DIRECTION :: In the home server post below, what software does the writer plan to use as the host instead of ESXi?

Hi all, new to Lemmy but this seems to be the best community for this that is decently active. Apologies if not!

I got into home servers in my first house a couple years ago, but our stay in that house was unexpectedly brief and everything got put back into boxes. It’s time to setup at the new place, and I have many improvements in mind from the first implementation - so while I wait for server parts to arrive, I decided to update the diagram for planning.

In no order, here’s a list of lessons I learned from V1:

  • The blade form factor doesn’t work for me. I enjoyed getting one and learning about them, but my use cases are small (&quiet) enough that a tower and a small network rack works better.
  • In the quest for automatic home lighting, I shouldn’t have gone all-in on smart bulbs rather than switches. There get to be too many in the house, and when a couple start inevitably failing, expensive bulbs and misplaced warranty info are a gigantic pain. So now the bulbs are just for special things like ceiling fans and floor lamps.
  • I need to put more attention on storage. That’s what gets used the most, by multiple users, so I will use TrueNAS Scale as my host instead of ESXi. I was not enough of a power user for that to be important to me. The rest of it is mostly for play and doesn’t need to be perfect.

RECORDS SUPPLIED ::
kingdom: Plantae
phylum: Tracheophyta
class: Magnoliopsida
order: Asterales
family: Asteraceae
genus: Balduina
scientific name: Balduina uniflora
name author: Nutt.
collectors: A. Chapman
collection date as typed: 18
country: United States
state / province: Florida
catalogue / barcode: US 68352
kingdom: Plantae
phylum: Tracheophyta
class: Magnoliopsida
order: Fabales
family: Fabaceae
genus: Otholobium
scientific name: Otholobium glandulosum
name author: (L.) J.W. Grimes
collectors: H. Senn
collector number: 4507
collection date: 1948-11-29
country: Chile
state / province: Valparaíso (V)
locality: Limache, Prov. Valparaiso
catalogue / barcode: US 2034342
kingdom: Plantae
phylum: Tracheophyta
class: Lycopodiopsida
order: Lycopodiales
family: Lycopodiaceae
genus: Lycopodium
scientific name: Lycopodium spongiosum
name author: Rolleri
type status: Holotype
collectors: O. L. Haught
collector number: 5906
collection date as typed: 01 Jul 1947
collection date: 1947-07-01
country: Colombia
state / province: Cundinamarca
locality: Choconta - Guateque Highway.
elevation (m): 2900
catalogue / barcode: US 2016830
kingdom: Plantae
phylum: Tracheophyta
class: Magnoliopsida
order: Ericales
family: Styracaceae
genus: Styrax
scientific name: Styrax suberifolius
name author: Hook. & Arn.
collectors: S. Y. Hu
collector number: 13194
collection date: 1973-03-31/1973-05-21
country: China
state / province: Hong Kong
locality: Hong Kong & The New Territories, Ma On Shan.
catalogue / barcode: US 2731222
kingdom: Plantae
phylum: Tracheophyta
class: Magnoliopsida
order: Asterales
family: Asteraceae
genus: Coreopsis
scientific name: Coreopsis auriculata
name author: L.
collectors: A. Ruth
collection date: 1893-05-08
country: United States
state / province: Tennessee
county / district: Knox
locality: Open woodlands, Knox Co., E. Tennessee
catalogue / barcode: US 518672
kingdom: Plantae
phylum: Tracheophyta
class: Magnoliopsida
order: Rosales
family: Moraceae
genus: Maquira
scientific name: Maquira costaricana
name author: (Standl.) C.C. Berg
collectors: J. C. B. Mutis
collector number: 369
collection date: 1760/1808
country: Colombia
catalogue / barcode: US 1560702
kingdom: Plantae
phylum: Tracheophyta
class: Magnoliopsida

RESULT OF THIS TASK :: TrueNAS Scale